Ma se c'è qualcosa di bello nella nostra fede, è che il nostro Dio è un Dio del “ma”. Sì, del “ma”: di questa congiunzione avversativa che, appunto, esprime contrarietà e contrapposizione a quanto fino a quel momento espresso in una frase. Che la nostra fede, o meglio che il nostro Dio sia un Dio del “ma”, lo vediamo già questa sera, e lo vedremo e sentiremo ancor di più nei prossimi giorni: quando sentiremo dire più di una volta che i capi del popolo, i sacerdoti, i soldati romani, gli empi, qualsiasi altra categoria, hanno preso suo figlio Gesù, “lo hanno inchiodato sulla croce e l'hanno ucciso. Ma Dio lo ha risuscitato, sciogliendolo dalle angosce della morte”.

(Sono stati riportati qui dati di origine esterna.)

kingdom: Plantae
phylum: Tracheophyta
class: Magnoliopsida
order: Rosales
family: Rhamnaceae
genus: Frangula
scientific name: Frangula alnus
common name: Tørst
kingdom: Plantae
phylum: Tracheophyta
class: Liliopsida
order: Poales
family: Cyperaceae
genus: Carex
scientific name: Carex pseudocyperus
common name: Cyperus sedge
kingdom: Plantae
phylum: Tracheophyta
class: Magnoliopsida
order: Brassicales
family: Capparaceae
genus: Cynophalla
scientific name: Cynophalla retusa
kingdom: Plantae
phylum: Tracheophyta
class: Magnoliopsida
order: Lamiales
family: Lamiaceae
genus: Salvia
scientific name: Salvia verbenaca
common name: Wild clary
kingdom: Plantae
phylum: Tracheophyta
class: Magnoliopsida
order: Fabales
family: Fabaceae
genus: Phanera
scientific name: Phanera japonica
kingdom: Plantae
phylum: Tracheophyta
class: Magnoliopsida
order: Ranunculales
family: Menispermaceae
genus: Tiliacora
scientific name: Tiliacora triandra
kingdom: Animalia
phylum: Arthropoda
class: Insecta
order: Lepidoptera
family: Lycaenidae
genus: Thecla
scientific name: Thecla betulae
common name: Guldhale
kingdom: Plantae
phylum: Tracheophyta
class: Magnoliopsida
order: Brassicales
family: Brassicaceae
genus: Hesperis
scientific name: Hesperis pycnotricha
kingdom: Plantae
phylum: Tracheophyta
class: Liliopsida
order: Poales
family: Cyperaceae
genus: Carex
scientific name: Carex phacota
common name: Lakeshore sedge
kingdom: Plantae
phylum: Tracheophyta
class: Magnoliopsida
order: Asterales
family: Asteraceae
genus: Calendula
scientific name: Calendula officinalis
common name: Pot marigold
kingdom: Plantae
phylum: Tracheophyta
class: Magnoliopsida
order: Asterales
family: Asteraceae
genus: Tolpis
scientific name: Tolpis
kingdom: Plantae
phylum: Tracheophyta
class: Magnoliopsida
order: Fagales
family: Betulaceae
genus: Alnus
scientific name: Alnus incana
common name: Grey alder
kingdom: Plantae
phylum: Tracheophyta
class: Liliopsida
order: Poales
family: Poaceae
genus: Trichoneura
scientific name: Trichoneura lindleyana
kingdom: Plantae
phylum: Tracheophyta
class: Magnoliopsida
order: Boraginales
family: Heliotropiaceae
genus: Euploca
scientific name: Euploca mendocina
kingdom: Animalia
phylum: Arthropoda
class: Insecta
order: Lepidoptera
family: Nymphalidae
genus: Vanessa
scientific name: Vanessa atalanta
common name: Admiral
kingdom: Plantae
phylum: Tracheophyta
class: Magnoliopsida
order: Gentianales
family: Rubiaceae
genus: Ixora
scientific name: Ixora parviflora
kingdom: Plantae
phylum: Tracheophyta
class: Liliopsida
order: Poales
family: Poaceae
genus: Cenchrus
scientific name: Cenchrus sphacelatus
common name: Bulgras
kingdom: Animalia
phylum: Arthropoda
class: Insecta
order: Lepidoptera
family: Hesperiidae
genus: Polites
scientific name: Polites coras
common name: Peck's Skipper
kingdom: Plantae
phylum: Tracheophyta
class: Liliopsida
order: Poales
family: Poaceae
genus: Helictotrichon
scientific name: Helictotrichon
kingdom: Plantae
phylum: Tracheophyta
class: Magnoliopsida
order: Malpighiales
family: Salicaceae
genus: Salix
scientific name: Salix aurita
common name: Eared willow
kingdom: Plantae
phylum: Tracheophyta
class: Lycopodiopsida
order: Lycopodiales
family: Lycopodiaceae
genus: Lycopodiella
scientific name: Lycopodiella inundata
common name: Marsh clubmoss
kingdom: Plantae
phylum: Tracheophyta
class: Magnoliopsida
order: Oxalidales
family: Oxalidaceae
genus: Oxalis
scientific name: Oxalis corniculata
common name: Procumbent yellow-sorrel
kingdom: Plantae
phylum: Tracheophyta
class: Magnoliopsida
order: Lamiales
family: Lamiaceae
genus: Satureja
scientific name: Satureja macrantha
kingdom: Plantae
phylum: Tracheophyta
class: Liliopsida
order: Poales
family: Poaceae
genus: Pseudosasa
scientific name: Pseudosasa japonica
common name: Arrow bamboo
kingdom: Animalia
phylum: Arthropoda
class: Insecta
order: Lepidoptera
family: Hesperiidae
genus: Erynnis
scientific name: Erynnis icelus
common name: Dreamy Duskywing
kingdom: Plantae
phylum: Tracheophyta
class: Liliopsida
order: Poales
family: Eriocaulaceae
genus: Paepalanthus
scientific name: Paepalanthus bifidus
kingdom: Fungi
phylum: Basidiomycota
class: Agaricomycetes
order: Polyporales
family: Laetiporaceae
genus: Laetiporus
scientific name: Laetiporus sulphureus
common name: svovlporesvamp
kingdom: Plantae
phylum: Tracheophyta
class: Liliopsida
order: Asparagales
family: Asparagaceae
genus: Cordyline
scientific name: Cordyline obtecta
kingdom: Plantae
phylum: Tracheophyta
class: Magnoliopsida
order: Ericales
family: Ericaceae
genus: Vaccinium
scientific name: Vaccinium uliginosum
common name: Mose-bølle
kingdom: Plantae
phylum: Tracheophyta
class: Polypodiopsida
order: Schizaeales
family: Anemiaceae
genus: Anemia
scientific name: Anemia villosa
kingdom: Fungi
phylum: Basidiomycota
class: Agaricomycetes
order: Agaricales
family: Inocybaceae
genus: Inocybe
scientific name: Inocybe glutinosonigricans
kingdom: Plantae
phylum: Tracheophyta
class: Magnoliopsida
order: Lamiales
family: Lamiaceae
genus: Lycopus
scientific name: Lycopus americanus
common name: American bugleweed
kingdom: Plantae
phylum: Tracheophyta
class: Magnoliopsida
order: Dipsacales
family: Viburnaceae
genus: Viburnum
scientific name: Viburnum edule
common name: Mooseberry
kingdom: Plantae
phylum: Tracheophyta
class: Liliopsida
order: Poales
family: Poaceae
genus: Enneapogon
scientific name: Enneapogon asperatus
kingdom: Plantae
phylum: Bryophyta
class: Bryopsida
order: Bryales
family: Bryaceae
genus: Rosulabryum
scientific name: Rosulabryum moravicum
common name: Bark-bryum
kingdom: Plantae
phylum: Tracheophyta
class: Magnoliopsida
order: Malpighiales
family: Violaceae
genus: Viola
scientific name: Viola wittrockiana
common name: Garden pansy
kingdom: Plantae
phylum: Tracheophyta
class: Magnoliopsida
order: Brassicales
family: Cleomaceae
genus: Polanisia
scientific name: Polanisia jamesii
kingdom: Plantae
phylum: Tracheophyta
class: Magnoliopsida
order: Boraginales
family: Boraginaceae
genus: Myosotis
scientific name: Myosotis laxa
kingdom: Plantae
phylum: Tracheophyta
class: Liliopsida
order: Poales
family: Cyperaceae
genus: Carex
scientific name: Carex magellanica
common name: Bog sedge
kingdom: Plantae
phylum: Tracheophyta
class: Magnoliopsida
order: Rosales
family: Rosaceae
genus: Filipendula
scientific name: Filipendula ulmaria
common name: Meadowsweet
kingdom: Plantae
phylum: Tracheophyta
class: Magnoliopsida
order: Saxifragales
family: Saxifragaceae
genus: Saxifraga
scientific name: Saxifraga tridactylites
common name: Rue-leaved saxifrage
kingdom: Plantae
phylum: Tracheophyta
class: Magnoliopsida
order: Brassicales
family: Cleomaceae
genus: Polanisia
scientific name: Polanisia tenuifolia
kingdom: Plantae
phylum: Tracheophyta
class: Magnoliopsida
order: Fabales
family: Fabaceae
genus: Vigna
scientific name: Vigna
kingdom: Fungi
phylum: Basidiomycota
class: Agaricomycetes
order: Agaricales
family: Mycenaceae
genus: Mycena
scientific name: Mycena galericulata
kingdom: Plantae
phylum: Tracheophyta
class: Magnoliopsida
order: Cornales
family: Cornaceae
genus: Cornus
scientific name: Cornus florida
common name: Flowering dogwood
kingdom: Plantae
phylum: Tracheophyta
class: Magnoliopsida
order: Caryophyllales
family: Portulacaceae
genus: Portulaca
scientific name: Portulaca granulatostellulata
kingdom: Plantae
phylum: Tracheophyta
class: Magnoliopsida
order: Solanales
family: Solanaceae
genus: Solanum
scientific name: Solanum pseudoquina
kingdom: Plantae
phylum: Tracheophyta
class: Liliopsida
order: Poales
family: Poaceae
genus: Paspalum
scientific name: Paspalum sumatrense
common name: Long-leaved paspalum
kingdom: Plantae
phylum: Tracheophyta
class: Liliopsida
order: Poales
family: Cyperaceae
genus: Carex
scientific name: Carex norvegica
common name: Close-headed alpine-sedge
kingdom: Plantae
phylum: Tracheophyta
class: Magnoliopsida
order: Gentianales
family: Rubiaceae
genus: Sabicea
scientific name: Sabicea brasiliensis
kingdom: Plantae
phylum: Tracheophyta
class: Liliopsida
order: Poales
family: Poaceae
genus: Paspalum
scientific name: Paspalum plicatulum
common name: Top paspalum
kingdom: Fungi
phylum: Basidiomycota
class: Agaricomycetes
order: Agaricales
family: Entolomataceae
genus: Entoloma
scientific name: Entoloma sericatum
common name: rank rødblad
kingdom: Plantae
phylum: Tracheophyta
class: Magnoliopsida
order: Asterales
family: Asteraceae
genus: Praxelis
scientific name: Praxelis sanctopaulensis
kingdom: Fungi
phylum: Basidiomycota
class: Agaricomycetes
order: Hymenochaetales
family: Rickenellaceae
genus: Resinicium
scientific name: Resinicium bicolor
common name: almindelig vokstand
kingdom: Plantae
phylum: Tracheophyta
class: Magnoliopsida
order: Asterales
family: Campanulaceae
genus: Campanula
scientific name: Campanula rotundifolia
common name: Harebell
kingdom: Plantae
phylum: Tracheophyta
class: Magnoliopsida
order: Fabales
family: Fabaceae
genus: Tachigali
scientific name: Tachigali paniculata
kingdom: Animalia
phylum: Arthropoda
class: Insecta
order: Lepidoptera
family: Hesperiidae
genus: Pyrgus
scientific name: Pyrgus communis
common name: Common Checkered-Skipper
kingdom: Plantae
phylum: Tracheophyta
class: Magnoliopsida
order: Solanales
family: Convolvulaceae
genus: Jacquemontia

Questa notte, avremmo dovuto iniziare la Veglia Pasquale all'esterno, con la benedizione del fuoco, a luci spente, perché il suo crepitio, il suo calore e la sua luce facessero ulteriore breccia nel nostro cuore pronto ad accogliere l'annuncio di Pasqua: “ma” la contingenza attuale ce l'ha impedito. “Ma” Dio non si è fermato di fronte a questo impedimento: non abbiamo acceso il suo fuoco, “ma” abbiamo acceso una piccola luce, una fiammella, e non l'abbiamo collocata in fondo al tunnel, “ma” sopra lo stoppino di un cero; è una luce che non può avere la pretesa di illuminare chissà cosa, “ma” ha una simbologia fortissima, perché ci dice che il buio della morte non ha vinto. Questa luce non è alimentata da chissà quale fonte energetica alternativa e rinnovabile frutto dell'intelligenza umana, “ma” è alimentata dalla cera, che - classica o liquida che sia - è pur sempre di umile origine, e per di più animale, neppure umana. È una luce alla quale è bene non fare arrivare spifferi di aria, perché si spegne facilmente (ci ricordiamo bene, gli anni passati, le fatiche per accendere il cero pasquale all'esterno, sperando rimanesse acceso fino all'arrivo sull'altare!), “ma” altrettanto facilmente la si può riaccendere. Non fa una grande luce, come abbiamo detto, “ma” ha il vantaggio di consumarsi molto lentamente, e quindi, di poter rimanere accesa a lungo, come la speranza che è nel nostro cuore questa sera, e che rimarrà accesa tanto più a lungo, quanto più avremo - come dicevo all'inizio - acquisito la virtù della pazienza che si consuma in una lunga e snervante attesa, “ma” che rimane comunque accesa a lungo.

Sarà e rimarrà ricordata a lungo, negli annali della storia, come una Pasqua anomala, dolorosa e per certi aspetti triste; “ma” il nostro Dio ha comunque deciso, anche quest'anno, di risuscitare suo figlio Gesù dalla morte. Quest'anno è impercettibile, certo, la forza della Resurrezione, così come lo fu quel giorno a Gerusalemme, quando nessuno si accorse del momento in cui Gesù risuscitò: “ma” qualcuno ha trovato la tomba vuota, e molti lo hanno visto, vivo.

È lui, il Risorto, la nostra “luce in fondo al tunnel”.